◆ **Excerpt provided**:

Future Bullies of America

So, this past weekend, we took the squirt to a birthday party in the valley for one of his (and our) friends. True to form, he showed absolutely no interest in the party, but since it was in a park, he was interested in the adjacent monkey bars/slide/sandbox combo. Hell, add a wetbar, and who wouldn't be, right?

He previously hasn't been too interested in sand--and we thought maybe he had acquired his father's hatred for the substance, but Saturday proved us wrong. I think at one point he was just rolling around in it. Zoe (said birthday girl) had a cool toy that would turn wheels when sand was put into it, and I think he played with that (after Zoe was done, of course) for a good 1/2 hour. Oddly enough, it was a toy I had contemplated purchasing on more than one occasion, but since he had shown no interest in the sand toys I had gotten him before, I figured that one would be a waste as well. Lesson learned. *adds to her to-do list*

But all birthday party and sand encounters aside, it was a playground event with some other kids that got under my skin--and made me wanna hurl verbal epithets at a couple of pathetic marmots.

Ok--lemme 'splain a little back story. I think I've pointed out that one of the ways Ben likes to engage kids is with a little rough-house. He's a boy--they do that. It's that contact that he likes. Sometimes he'll push (not hard) and sometimes he'll …well…or lack of a better word, "girlfight". It's hard to describe this visual--so bear with me. Imagine a big bucket of ping pong balls. Now imagine sticking both hands into that bucket and just mixing the balls up in a frenzy. This is sorta what Ben will do to another kid's hands or arms--as if he were going to play a frenzied game of "miss mary mack". (howz THAT for the old school reference?) That's usually when I have to step in and tell Ben to stop--which just confuses the poor boy, because he thought he was engaging a friend. I can see, in his mind, he is sharing a wonderful feeling of "mixing"--but little Kyler or Francis usually don't agree.

So anyway, back to the park. Ben is doing pretty well, taking his turn on the slide--not pushing, and enjoying the slide and the sand at the end of it. He hasn’t knocked anyone down or thrown sand in anyone's eyes, so I'm callin' it a good day. I turn to talk to my husband briefly, and then turn back to Ben, only to find him "mixing" it up with another kid--we'll call him Tanner McWhiney. A kid smaller than him--but prolly the same age. And before I can step in, said child runs to his mother--we'll call her Haley McSnooty, sitting on the other side of the playground.

◆ **Records**:
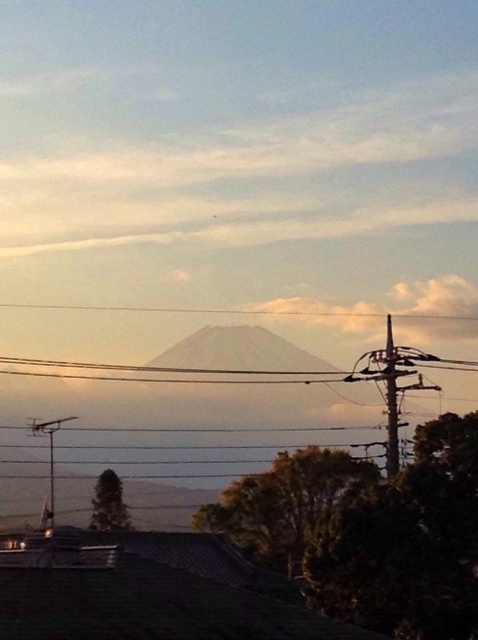
Can you confirm if white fluffy cloud at upper center is positioned to the left of metallic wire at right?

Correct, you'll find white fluffy cloud at upper center to the left of metallic wire at right.

Can you confirm if white fluffy cloud at upper center is shorter than metallic wire at right?

In fact, white fluffy cloud at upper center may be taller than metallic wire at right.

Between point (431, 192) and point (354, 378), which one is positioned in front?

Point (354, 378) is in front.

Locate an element on the screen. white fluffy cloud at upper center is located at coordinates (249, 176).

Does metallic wire at right appear on the left side of metallic gray telegraph pole at left?

No, metallic wire at right is not to the left of metallic gray telegraph pole at left.

Does metallic wire at right appear on the right side of metallic gray telegraph pole at left?

Yes, metallic wire at right is to the right of metallic gray telegraph pole at left.

Who is more forward, (x=390, y=440) or (x=47, y=428)?

Point (x=390, y=440)

At what (x,y) coordinates should I click in order to perform the action: click on metallic wire at right. Please return your answer as a coordinate pair (x, y). Looking at the image, I should click on (391, 385).

In the scene shown: Who is more distant from viewer, (29, 237) or (54, 420)?

Point (29, 237)

The height and width of the screenshot is (640, 478). I want to click on white fluffy cloud at upper center, so click(249, 176).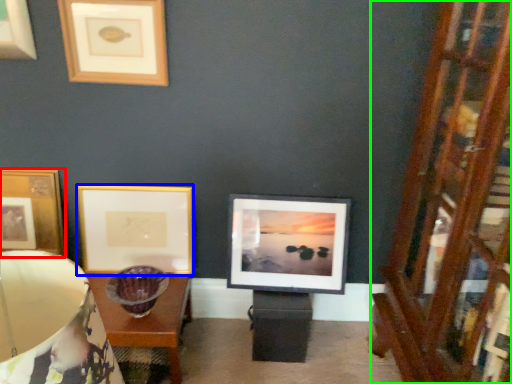
Question: Based on their relative distances, which object is nearer to picture frame (highlighted by a red box)? Choose from picture frame (highlighted by a blue box) and dresser (highlighted by a green box).

Choices:
 (A) picture frame
 (B) dresser

Answer: (A)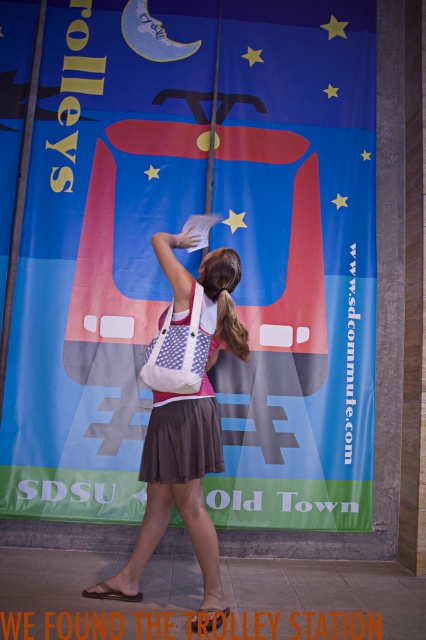
Question: Does white canvas bag at center lie in front of brown cotton dress at center?

Choices:
 (A) no
 (B) yes

Answer: (B)

Question: Can you confirm if matte red trolley at center is thinner than brown silky hair at center?

Choices:
 (A) yes
 (B) no

Answer: (B)

Question: Can you confirm if white canvas bag at center is thinner than brown silky hair at center?

Choices:
 (A) no
 (B) yes

Answer: (A)

Question: Which point is closer to the camera taking this photo?

Choices:
 (A) (204, 288)
 (B) (178, 413)
 (C) (215, 253)

Answer: (B)

Question: Which point is farther from the camera taking this photo?

Choices:
 (A) (216, 333)
 (B) (92, 136)

Answer: (B)

Question: Which of these objects is positioned farthest from the brown silky hair at center?

Choices:
 (A) white canvas bag at center
 (B) brown cotton dress at center

Answer: (B)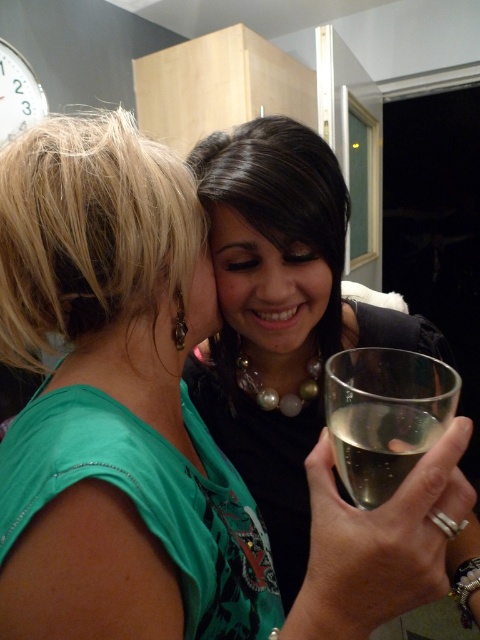
Can you confirm if clear glass wine glass at lower right is positioned to the left of smooth skin at center?

Incorrect, clear glass wine glass at lower right is not on the left side of smooth skin at center.

Who is taller, clear glass wine glass at lower right or smooth skin at center?

clear glass wine glass at lower right is taller.

You are a GUI agent. You are given a task and a screenshot of the screen. Output one action in this format:
    pyautogui.click(x=<x>, y=<y>)
    Task: Click on the clear glass wine glass at lower right
    The image size is (480, 640).
    Given the screenshot: What is the action you would take?
    pyautogui.click(x=384, y=416)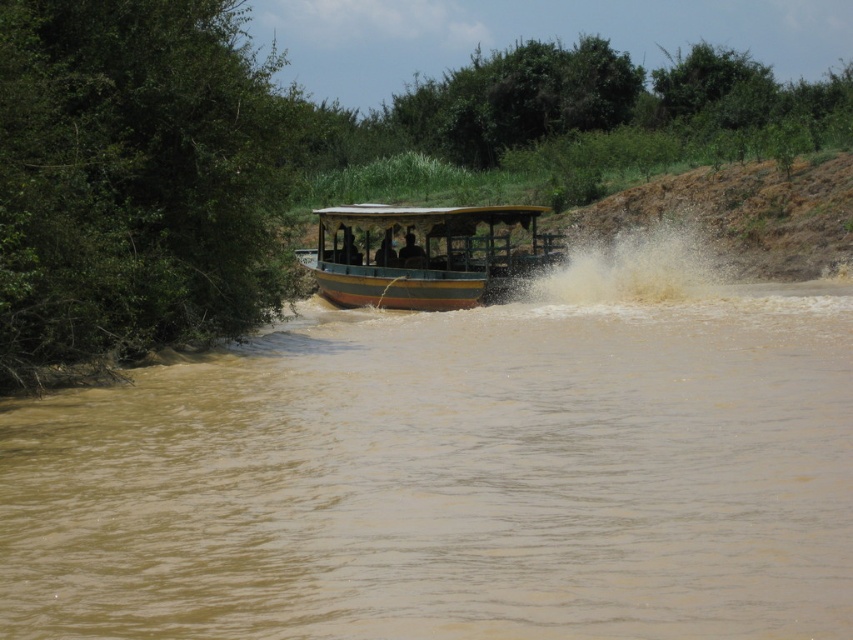
Is brown muddy water at center taller than dark brown wooden boat at center?

Yes.

Is brown muddy water at center to the right of dark brown wooden boat at center from the viewer's perspective?

Correct, you'll find brown muddy water at center to the right of dark brown wooden boat at center.

Is point (138, 381) positioned before point (410, 259)?

Yes, point (138, 381) is closer to viewer.

Locate an element on the screen. The image size is (853, 640). brown muddy water at center is located at coordinates (451, 481).

Is brown muddy water at center below wooden boat at center?

Yes.

Is brown muddy water at center to the right of wooden boat at center from the viewer's perspective?

Indeed, brown muddy water at center is positioned on the right side of wooden boat at center.

Does point (680, 554) come behind point (322, 273)?

No, (680, 554) is in front of (322, 273).

Where is `brown muddy water at center`? This screenshot has width=853, height=640. brown muddy water at center is located at coordinates (451, 481).

Can you confirm if wooden boat at center is positioned to the left of dark brown wooden boat at center?

No, wooden boat at center is not to the left of dark brown wooden boat at center.

Between point (368, 291) and point (415, 268), which one is positioned behind?

Positioned behind is point (415, 268).

Is point (451, 278) closer to viewer compared to point (410, 266)?

Yes, it is in front of point (410, 266).

Find the location of a particular element. The image size is (853, 640). wooden boat at center is located at coordinates (425, 253).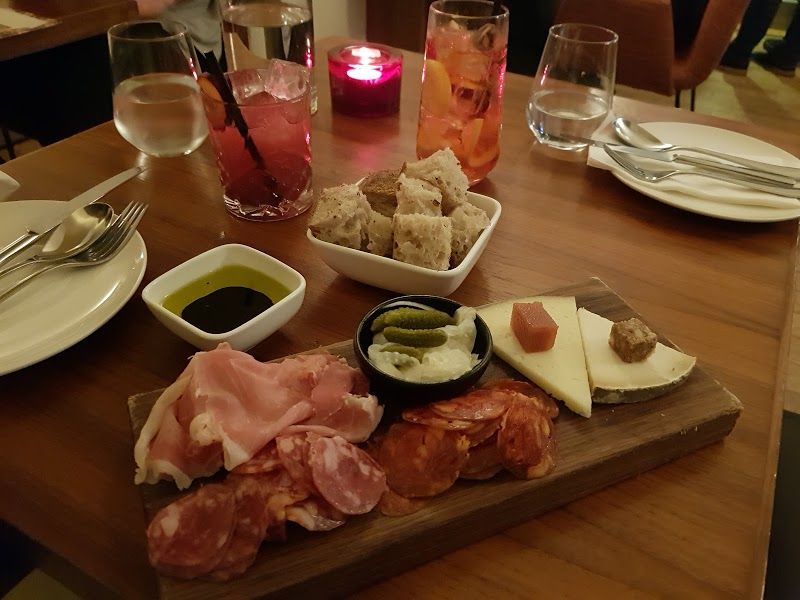
Identify the location of tealight candle holder. (366, 103).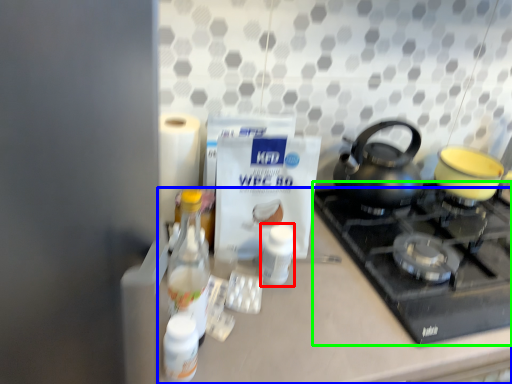
Question: Which is farther away from bottle (highlighted by a red box)? counter (highlighted by a blue box) or gas stove (highlighted by a green box)?

Choices:
 (A) counter
 (B) gas stove

Answer: (B)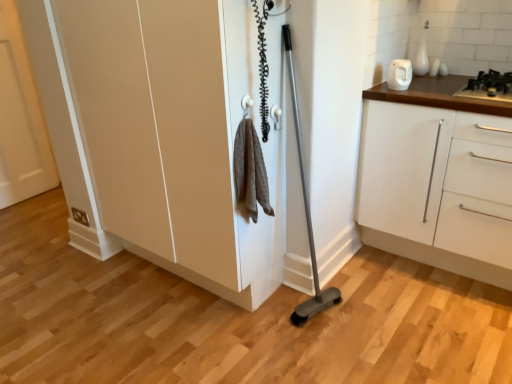
Question: From a real-world perspective, relative to matte white cupboard at center, is black metallic gas stove at upper right vertically above or below?

Choices:
 (A) below
 (B) above

Answer: (B)

Question: Is black metallic gas stove at upper right situated inside matte white cupboard at center or outside?

Choices:
 (A) outside
 (B) inside

Answer: (A)

Question: Which object is positioned farthest from the white matte cabinet at right?

Choices:
 (A) white matte door at left
 (B) white glossy kettle at upper right
 (C) matte white cupboard at center
 (D) black metallic gas stove at upper right

Answer: (A)

Question: Estimate the real-world distances between objects in this image. Which object is closer to the white glossy kettle at upper right?

Choices:
 (A) white matte door at left
 (B) matte white cupboard at center
 (C) white matte cabinet at right
 (D) black metallic gas stove at upper right

Answer: (D)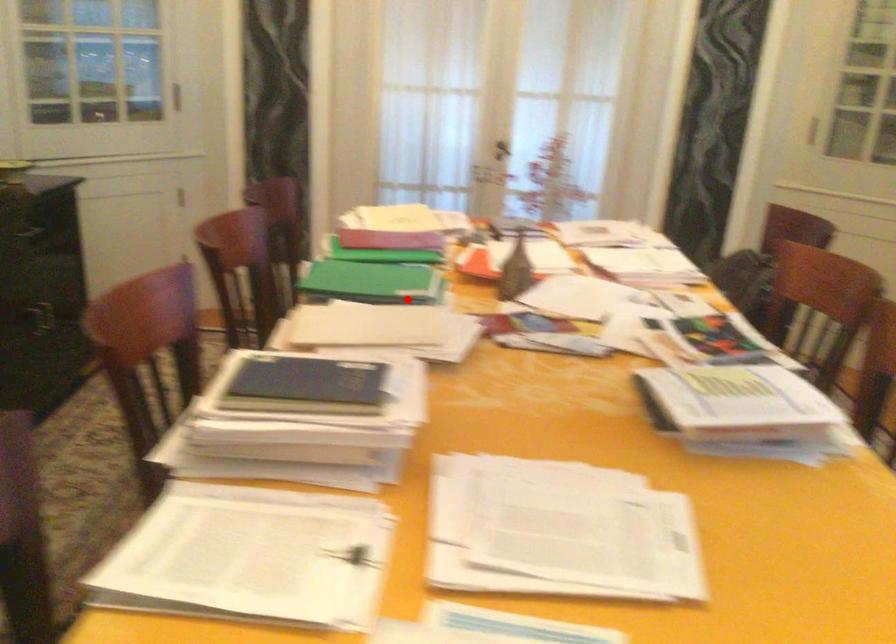
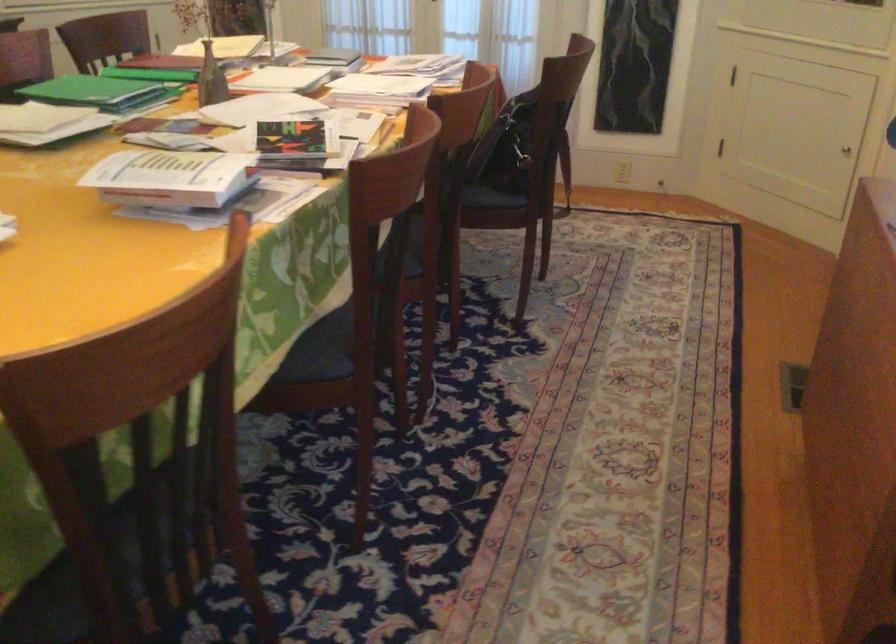
Find the pixel in the second image that matches the highlighted location in the first image.

(99, 91)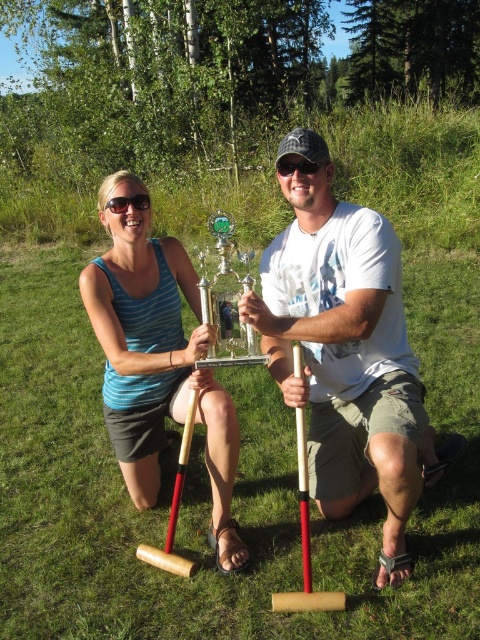
Question: Does white cotton shirt at center have a lesser width compared to matte blue tank top at center?

Choices:
 (A) no
 (B) yes

Answer: (A)

Question: Which object appears farthest from the camera in this image?

Choices:
 (A) white cotton shirt at center
 (B) matte blue tank top at center

Answer: (B)

Question: From the image, what is the correct spatial relationship of white cotton shirt at center in relation to matte blue tank top at center?

Choices:
 (A) above
 (B) below

Answer: (A)

Question: Among these points, which one is nearest to the camera?

Choices:
 (A) (135, 422)
 (B) (296, 129)

Answer: (A)

Question: Can you confirm if white cotton shirt at center is wider than matte blue tank top at center?

Choices:
 (A) no
 (B) yes

Answer: (B)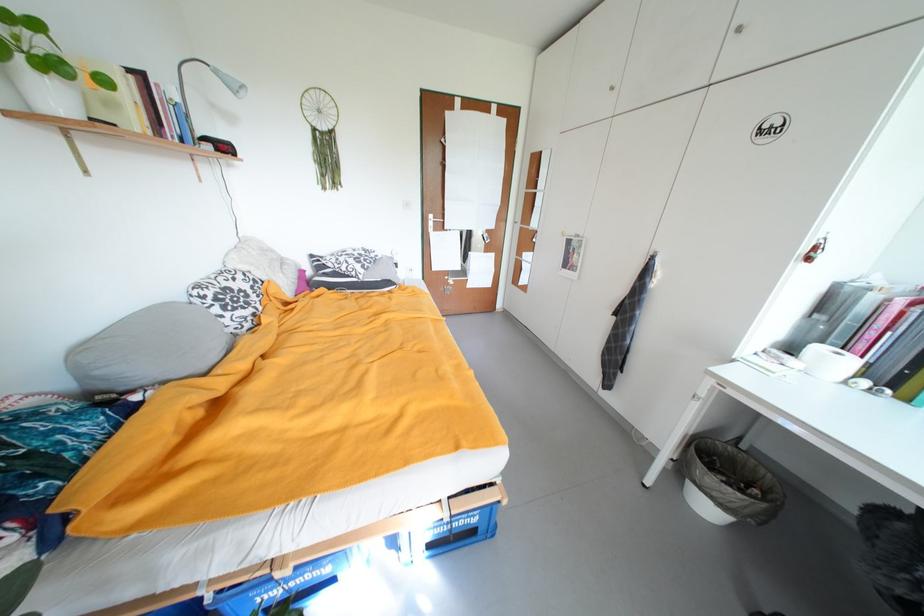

◆ **Exercise objective**:
Say whether each statement agrees with the post about the birthday party in the park, answering yes or no and quoting the words that decide it. 1. The party took place in a park. 2. Ben played with Zoe's sand toy for about an hour. 3. The writer had bought that same toy before.

◆ **Solution below**:
1. Yes: "since it was in a park"
2. No: "for a good 1/2 hour"
3. No: "it was a toy I had contemplated purchasing on more than one occasion"